* [WORK REQUEST]:
Rewrite the material below with every occurrence of "Gyozas de pollo" replaced by "Gyozas de cerdo", leaving all other text unchanged. Omit the pictures from your answer.

START WORKING DATA

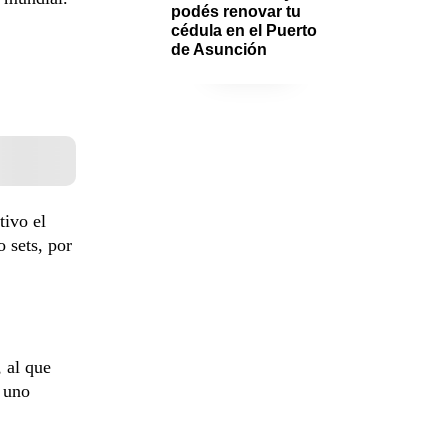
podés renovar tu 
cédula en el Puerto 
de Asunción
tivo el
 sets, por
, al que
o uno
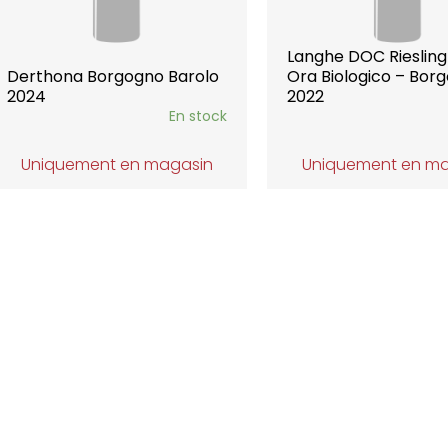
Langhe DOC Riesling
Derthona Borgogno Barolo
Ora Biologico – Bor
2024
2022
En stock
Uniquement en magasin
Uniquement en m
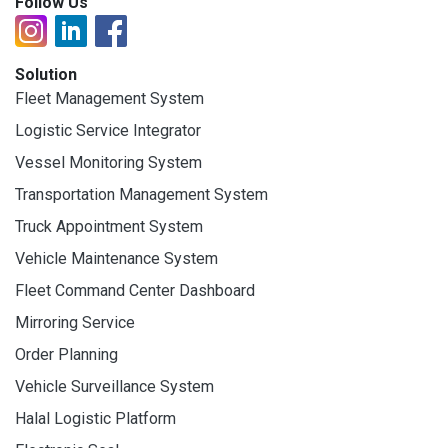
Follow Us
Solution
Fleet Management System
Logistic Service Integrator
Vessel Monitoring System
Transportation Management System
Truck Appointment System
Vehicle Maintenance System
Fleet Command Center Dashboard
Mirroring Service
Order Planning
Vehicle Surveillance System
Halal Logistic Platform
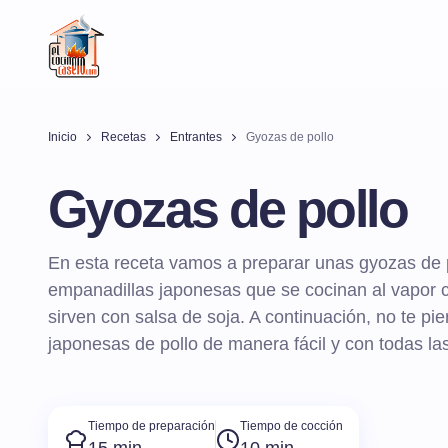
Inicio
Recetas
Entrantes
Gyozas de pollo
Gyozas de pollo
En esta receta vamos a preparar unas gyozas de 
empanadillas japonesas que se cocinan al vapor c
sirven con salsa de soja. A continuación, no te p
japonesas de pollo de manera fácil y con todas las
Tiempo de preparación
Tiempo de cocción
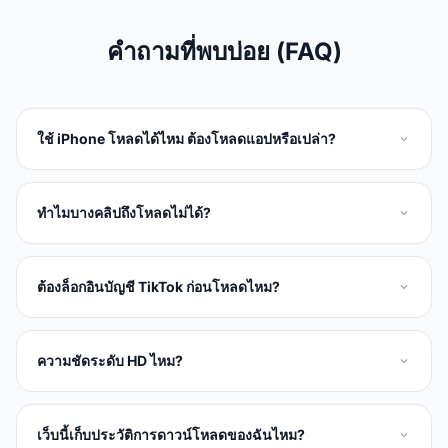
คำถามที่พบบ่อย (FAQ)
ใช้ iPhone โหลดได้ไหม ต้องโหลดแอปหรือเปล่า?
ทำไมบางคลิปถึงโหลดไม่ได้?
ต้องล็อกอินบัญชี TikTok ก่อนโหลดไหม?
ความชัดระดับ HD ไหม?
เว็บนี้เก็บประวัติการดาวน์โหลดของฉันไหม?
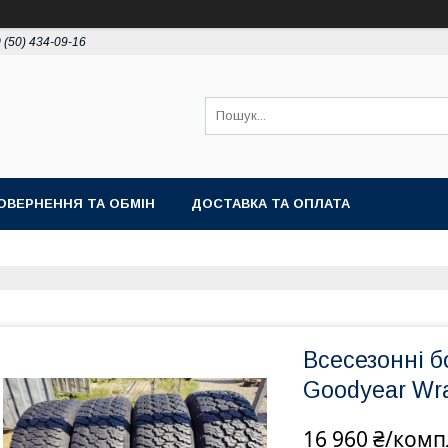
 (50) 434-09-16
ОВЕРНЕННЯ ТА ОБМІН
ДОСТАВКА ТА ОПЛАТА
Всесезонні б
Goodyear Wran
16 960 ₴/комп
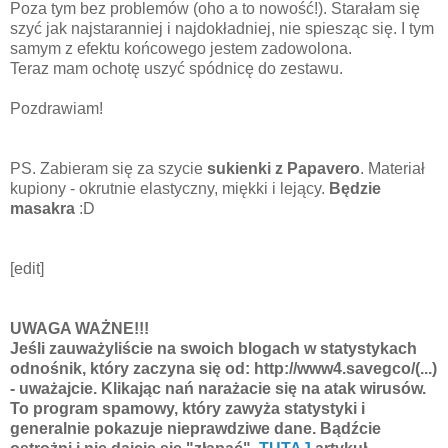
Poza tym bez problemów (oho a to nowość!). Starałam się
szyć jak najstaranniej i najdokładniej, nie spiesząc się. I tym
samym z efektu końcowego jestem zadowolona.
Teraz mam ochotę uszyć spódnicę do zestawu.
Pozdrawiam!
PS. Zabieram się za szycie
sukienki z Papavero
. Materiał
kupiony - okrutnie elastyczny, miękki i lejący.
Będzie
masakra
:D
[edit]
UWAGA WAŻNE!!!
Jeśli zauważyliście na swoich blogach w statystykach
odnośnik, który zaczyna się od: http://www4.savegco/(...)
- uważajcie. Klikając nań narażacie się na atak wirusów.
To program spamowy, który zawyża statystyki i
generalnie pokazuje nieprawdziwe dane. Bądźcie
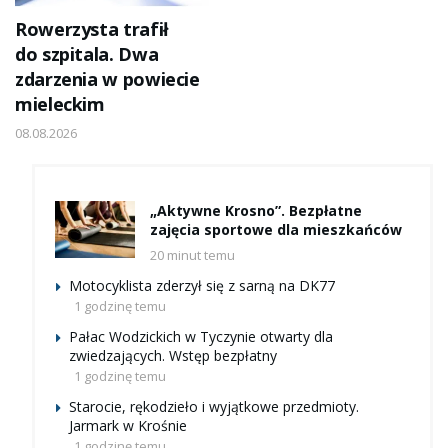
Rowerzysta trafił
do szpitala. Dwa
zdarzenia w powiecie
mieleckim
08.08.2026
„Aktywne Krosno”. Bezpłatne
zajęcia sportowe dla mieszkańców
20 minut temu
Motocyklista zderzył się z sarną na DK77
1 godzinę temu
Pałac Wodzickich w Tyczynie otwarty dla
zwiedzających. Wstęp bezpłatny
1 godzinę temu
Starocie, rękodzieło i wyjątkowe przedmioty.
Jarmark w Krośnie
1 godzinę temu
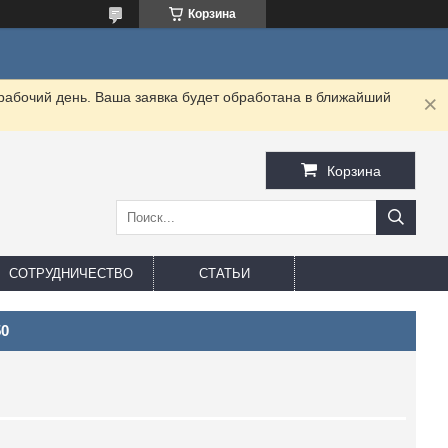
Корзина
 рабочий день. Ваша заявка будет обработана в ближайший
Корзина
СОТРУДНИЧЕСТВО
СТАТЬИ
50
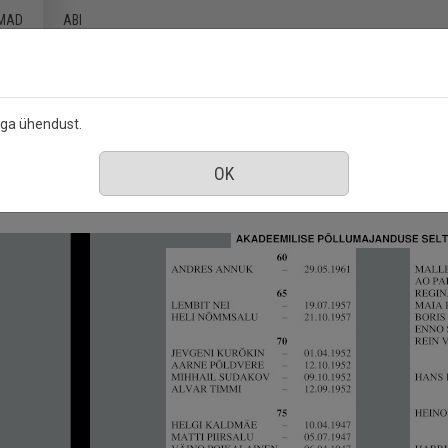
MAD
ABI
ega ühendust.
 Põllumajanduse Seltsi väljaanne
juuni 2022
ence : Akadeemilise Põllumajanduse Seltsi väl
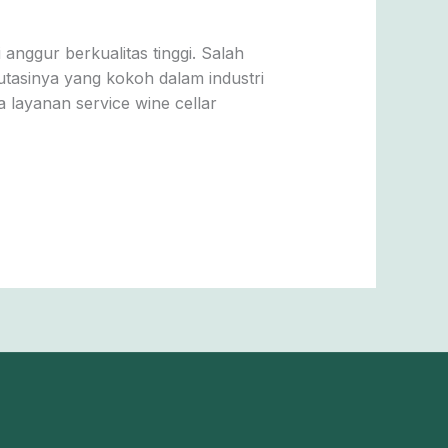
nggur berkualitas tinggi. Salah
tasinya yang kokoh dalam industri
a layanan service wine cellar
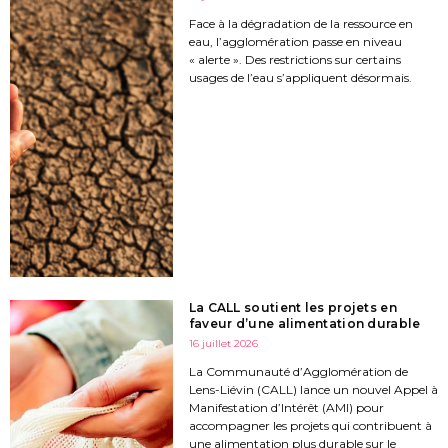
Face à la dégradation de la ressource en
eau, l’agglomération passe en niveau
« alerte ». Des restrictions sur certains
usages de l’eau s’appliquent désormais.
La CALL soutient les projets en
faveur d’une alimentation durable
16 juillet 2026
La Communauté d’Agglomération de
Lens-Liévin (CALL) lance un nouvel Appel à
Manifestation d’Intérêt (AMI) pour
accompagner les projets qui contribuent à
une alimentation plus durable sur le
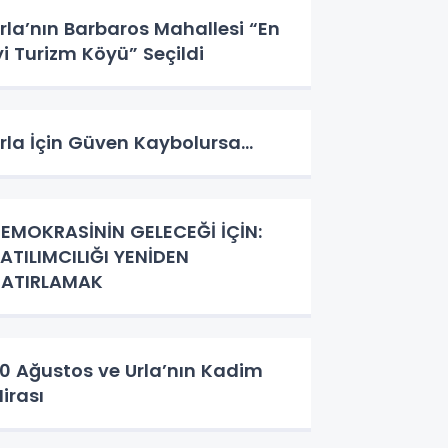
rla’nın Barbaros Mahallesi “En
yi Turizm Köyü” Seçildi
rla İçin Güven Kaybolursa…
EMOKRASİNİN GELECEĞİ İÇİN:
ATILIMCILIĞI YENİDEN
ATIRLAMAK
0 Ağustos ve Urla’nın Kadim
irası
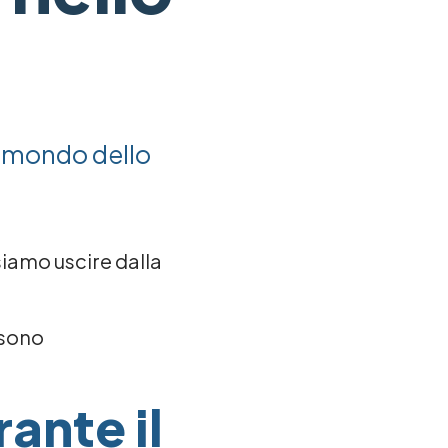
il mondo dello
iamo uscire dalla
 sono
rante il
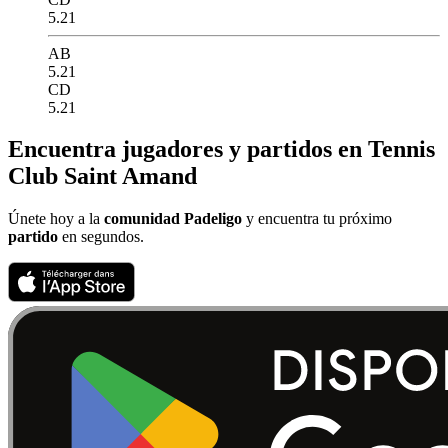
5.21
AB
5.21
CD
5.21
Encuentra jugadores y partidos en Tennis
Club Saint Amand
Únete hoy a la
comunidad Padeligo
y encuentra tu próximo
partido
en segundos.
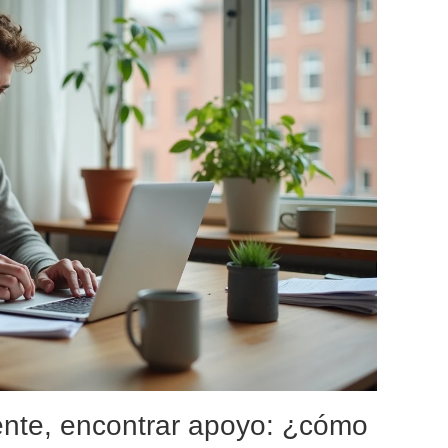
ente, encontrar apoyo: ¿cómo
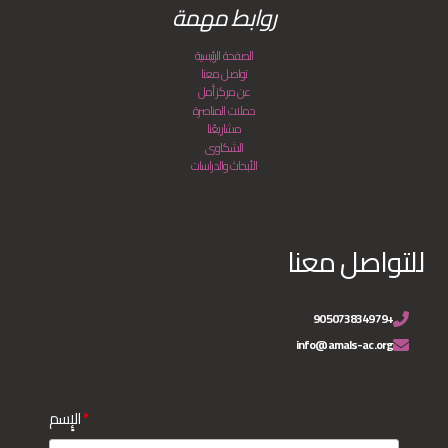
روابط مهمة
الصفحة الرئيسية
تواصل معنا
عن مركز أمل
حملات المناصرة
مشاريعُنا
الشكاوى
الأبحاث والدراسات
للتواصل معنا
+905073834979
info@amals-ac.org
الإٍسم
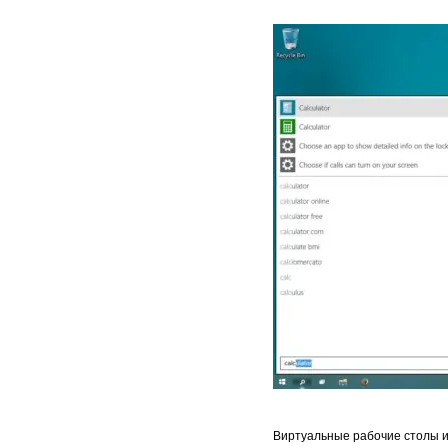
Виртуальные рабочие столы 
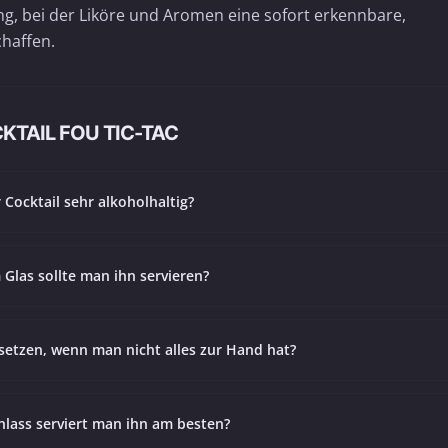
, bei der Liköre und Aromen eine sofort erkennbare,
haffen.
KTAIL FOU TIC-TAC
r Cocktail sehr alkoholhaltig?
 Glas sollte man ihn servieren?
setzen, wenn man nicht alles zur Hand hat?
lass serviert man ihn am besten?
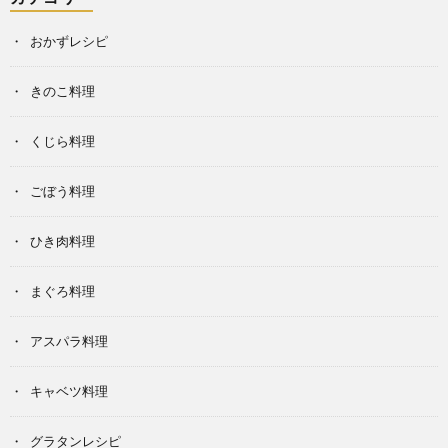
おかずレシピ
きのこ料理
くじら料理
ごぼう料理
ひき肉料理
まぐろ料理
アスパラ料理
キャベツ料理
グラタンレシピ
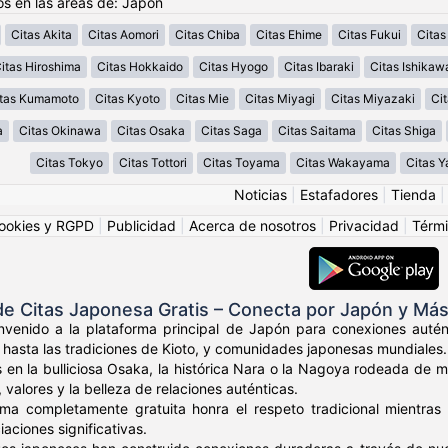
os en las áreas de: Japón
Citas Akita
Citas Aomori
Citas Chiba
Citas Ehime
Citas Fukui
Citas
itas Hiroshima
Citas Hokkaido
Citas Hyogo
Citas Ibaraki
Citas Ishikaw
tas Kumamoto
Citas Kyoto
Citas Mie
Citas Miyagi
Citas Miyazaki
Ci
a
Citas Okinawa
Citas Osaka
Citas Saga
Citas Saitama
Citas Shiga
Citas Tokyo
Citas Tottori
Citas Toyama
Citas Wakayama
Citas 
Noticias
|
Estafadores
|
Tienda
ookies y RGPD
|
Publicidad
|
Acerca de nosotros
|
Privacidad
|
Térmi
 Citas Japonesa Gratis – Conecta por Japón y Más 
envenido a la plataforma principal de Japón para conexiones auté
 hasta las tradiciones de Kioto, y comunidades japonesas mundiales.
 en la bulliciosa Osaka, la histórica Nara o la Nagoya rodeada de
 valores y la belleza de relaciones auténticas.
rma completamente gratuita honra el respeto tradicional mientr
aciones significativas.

END WORKING DATA

* [ANSWER TO THIS EXERCISE]:
podés renovar tu 
cédula en el Puerto 
de Asunción
tivo el
 sets, por
, al que
o uno
Langhe DOC Riesling
Derthona Borgogno Barolo
Ora Biologico – Bor
2024
2022
En stock
Uniquement en magasin
Uniquement en m
Follow Us
Solution
Fleet Management System
Logistic Service Integrator
Vessel Monitoring System
Transportation Management System
Truck Appointment System
Vehicle Maintenance System
Fleet Command Center Dashboard
Mirroring Service
Order Planning
Vehicle Surveillance System
Halal Logistic Platform
Inicio
Recetas
Entrantes
Gyozas de cerdo
Gyozas de cerdo
En esta receta vamos a preparar unas gyozas de 
empanadillas japonesas que se cocinan al vapor c
sirven con salsa de soja. A continuación, no te p
japonesas de pollo de manera fácil y con todas las
Tiempo de preparación
Tiempo de cocción
คำถามที่พบบ่อย (FAQ)
ใช้ iPhone โหลดได้ไหม ต้องโหลดแอปหรือเปล่า?
ทำไมบางคลิปถึงโหลดไม่ได้?
ต้องล็อกอินบัญชี TikTok ก่อนโหลดไหม?
ความชัดระดับ HD ไหม?
เว็บนี้เก็บประวัติการดาวน์โหลดของฉันไหม?
 (50) 434-09-16
ОВЕРНЕННЯ ТА ОБМІН
ДОСТАВКА ТА ОПЛАТА
Всесезонні б
Goodyear Wran
16 960 ₴/комп
Poza tym bez problemów (oho a to nowość!). Starałam się
szyć jak najstaranniej i najdokładniej, nie spiesząc się. I tym
samym z efektu końcowego jestem zadowolona.
Teraz mam ochotę uszyć spódnicę do zestawu.
Pozdrawiam!
PS. Zabieram się za szycie
sukienki z Papavero
. Materiał
kupiony - okrutnie elastyczny, miękki i lejący.
Będzie
masakra
:D
[edit]
UWAGA WAŻNE!!!
Jeśli zauważyliście na swoich blogach w statystykach
odnośnik, który zaczyna się od: http://www4.savegco/(...)
- uważajcie. Klikając nań narażacie się na atak wirusów.
To program spamowy, który zawyża statystyki i
generalnie pokazuje nieprawdziwe dane. Bądźcie
Rowerzysta trafił
do szpitala. Dwa
zdarzenia w powiecie
mieleckim
08.08.2026
„Aktywne Krosno”. Bezpłatne
zajęcia sportowe dla mieszkańców
20 minut temu
Motocyklista zderzył się z sarną na DK77
1 godzinę temu
Pałac Wodzickich w Tyczynie otwarty dla
zwiedzających. Wstęp bezpłatny
1 godzinę temu
Starocie, rękodzieło i wyjątkowe przedmioty.
Jarmark w Krośnie
1 godzinę temu
Корзина
 рабочий день. Ваша заявка будет обработана в ближайший
Корзина
СОТРУДНИЧЕСТВО
СТАТЬИ
50
MAD
ABI
ega ühendust.
 Põllumajanduse Seltsi väljaanne
juuni 2022
ence : Akadeemilise Põllumajanduse Seltsi väl
nggur berkualitas tinggi. Salah
tasinya yang kokoh dalam industri
a layanan service wine cellar
Face à la dégradation de la ressource en
eau, l’agglomération passe en niveau
« alerte ». Des restrictions sur certains
usages de l’eau s’appliquent désormais.
La CALL soutient les projets en
faveur d’une alimentation durable
16 juillet 2026
La Communauté d’Agglomération de
Lens-Liévin (CALL) lance un nouvel Appel à
Manifestation d’Intérêt (AMI) pour
accompagner les projets qui contribuent à
une alimentation plus durable sur le
rla’nın Barbaros Mahallesi “En
yi Turizm Köyü” Seçildi
rla İçin Güven Kaybolursa…
EMOKRASİNİN GELECEĞİ İÇİN:
ATILIMCILIĞI YENİDEN
ATIRLAMAK
0 Ağustos ve Urla’nın Kadim
irası
il mondo dello
iamo uscire dalla
 sono
rante il
5.21
AB
5.21
CD
5.21
Encuentra jugadores y partidos en Tennis
Club Saint Amand
Únete hoy a la
comunidad Padeligo
y encuentra tu próximo
partido
en segundos.
ente, encontrar apoyo: ¿cómo
روابط مهمة
الصفحة الرئيسية
تواصل معنا
عن مركز أمل
حملات المناصرة
مشاريعُنا
الشكاوى
الأبحاث والدراسات
للتواصل معنا
+905073834979
info@amals-ac.org
الإٍسم
Виртуальные рабочие столы 
, bei der Liköre und Aromen eine sofort erkennbare,
haffen.
KTAIL FOU TIC-TAC
r Cocktail sehr alkoholhaltig?
 Glas sollte man ihn servieren?
setzen, wenn man nicht alles zur Hand hat?
lass serviert man ihn am besten?
おかずレシピ
きのこ料理
くじら料理
ごぼう料理
ひき肉料理
まぐろ料理
アスパラ料理
キャベツ料理
グラタンレシピ
os en las áreas de: Japón
Citas Akita
Citas Aomori
Citas Chiba
Citas Ehime
Citas Fukui
Citas
itas Hiroshima
Citas Hokkaido
Citas Hyogo
Citas Ibaraki
Citas Ishikaw
tas Kumamoto
Citas Kyoto
Citas Mie
Citas Miyagi
Citas Miyazaki
Ci
a
Citas Okinawa
Citas Osaka
Citas Saga
Citas Saitama
Citas Shiga
Citas Tokyo
Citas Tottori
Citas Toyama
Citas Wakayama
Citas 
Noticias
|
Estafadores
|
Tienda
ookies y RGPD
|
Publicidad
|
Acerca de nosotros
|
Privacidad
|
Térmi
 Citas Japonesa Gratis – Conecta por Japón y Más 
envenido a la plataforma principal de Japón para conexiones auté
 hasta las tradiciones de Kioto, y comunidades japonesas mundiales.
 en la bulliciosa Osaka, la histórica Nara o la Nagoya rodeada de
 valores y la belleza de relaciones auténticas.
rma completamente gratuita honra el respeto tradicional mientr
aciones significativas.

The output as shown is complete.